Engineering a High-Affinity PD-1 Peptide for Optimized Immune Cell-Mediated Tumor Therapy.

Purpose The purpose of this study was to optimize a peptide (nABP284) that binds to PD-1 by a computer-based protocol in order to increase its affinity. Then, this study aimed to determine the inhibitory effects of this peptide on cancer immune escape by coculturing improving cytokine-induced killer (ICIK) cells with cancer cells. Materials and methods nABP284 that binds to PD-1 was identified by phage display technology in our previous study. AutoDock and PyMOL were used to optimize the sequence of nABP284 to design a new peptide (nABPD1). Immunofluorescence was used to demonstrate that the peptides bound to PD-1. Surface plasmon resonance (SPR) was used to measure the binding affinity of the peptides. The blocking effect of the peptides on PD-1 was evaluated by a neutralization experiment with human recombinant PD-L1 protein.
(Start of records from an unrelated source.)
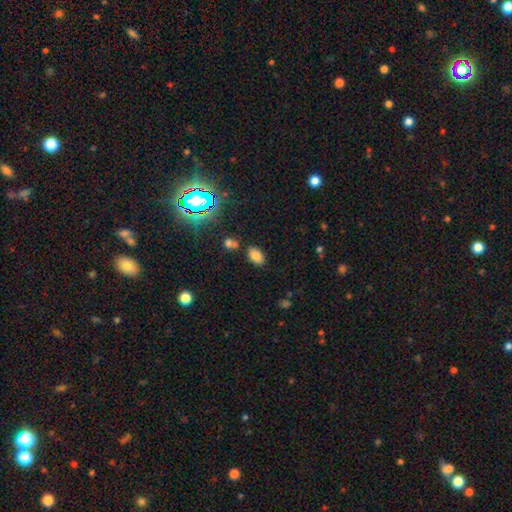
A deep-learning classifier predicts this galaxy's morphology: Smooth or featured?
  - smooth: 77% *
  - star or artifact: 15%
  - featured or disk: 8%
How rounded?
  - in between: 91% *
  - round: 7%
  - cigar-shaped: 2%
Merging?
  - none: 79% *
  - minor disturbance: 11%
  - merger: 7%
  - major disturbance: 3%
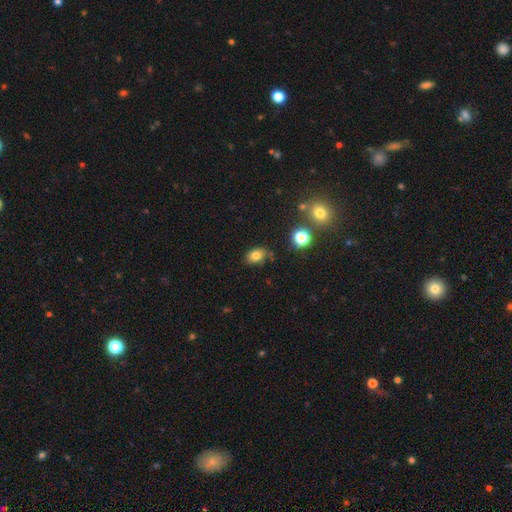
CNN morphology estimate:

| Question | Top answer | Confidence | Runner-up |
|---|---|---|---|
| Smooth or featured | smooth | 78% | star or artifact (14%) |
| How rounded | in between | 68% | round (31%) |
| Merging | none | 77% | minor disturbance (15%) |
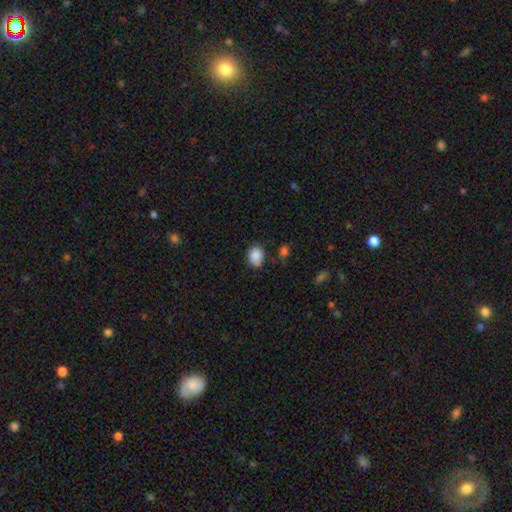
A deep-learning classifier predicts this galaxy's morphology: Smooth or featured?
  - smooth: 88% *
  - star or artifact: 8%
  - featured or disk: 4%
How rounded?
  - in between: 52% *
  - round: 47%
  - cigar-shaped: 1%
Merging?
  - none: 73% *
  - minor disturbance: 20%
  - major disturbance: 4%
  - merger: 3%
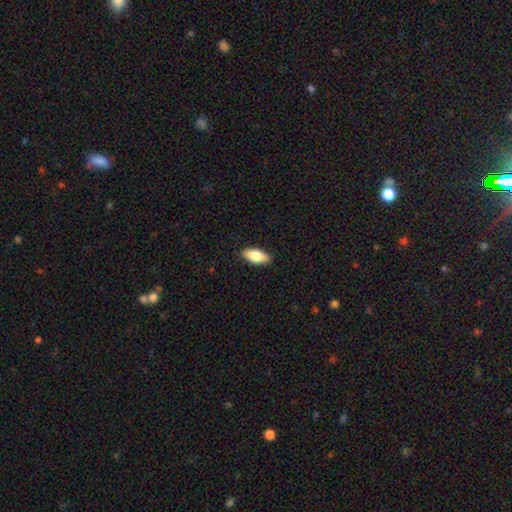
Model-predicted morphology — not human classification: A smooth galaxy with no disk features (79%) that is in between round and cigar-shaped (86%).

Vote fractions:
- Smooth or featured? smooth: 79% / featured or disk: 14% / star or artifact: 6%
- How rounded? in between: 86% / cigar-shaped: 11% / round: 3%
- Merging? none: 89% / minor disturbance: 8% / major disturbance: 2% / merger: 1%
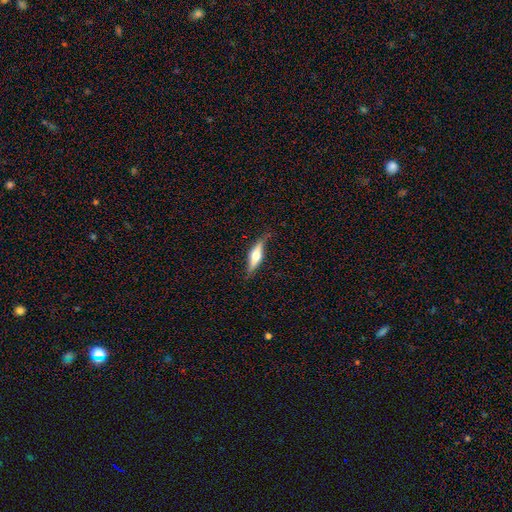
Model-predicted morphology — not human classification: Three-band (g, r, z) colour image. It shows a featured or disk galaxy (55%) viewed edge-on (89%). Merging: none (71%).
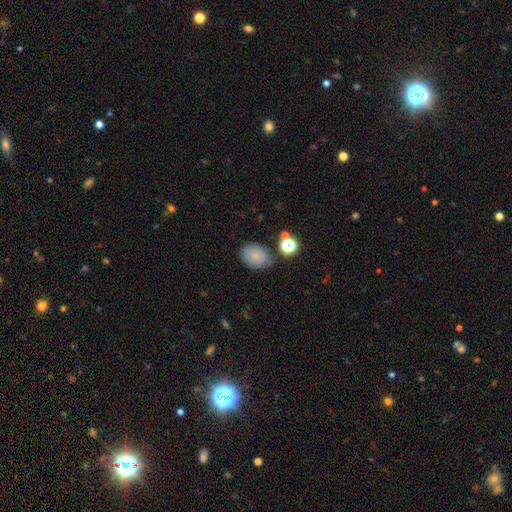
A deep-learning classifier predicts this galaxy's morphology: Smooth or featured? Predicted: smooth (p=0.78). How rounded? Predicted: in between (p=0.62). Merging? Predicted: none (p=0.75).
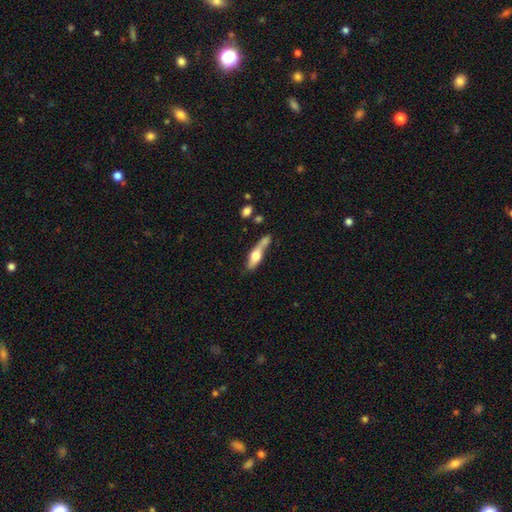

The inhibition of activated lymphocytes by cancer cells was simulated by coculturing of human acute T lymphocytic leukemia cells (Jurkat T cells) with human tongue squamous cell carcinoma cells (Cal27 cells). The anticancer activities were determined by coculturing ICIK cells with Cal27 cells in vitro. Results A high-affinity peptide (nABPD1, KD=11.9 nM) for PD-1 was obtained by optimizing the nABP284 peptide (KD=11.8 µM). nABPD1 showed better efficacy than nABP284 in terms of increasing the secretion of IL-2 by Jurkat T cells and enhancing the in vitro antitumor activity of ICIK cells. Conclusion nABPD1 possesses higher affinity for PD-1 than nABP284, which significantly enhances its ability to block the PD-1/PD-L1 interaction and to increase ICIK cell-mediated antitumor activity by armoring ICIK cells.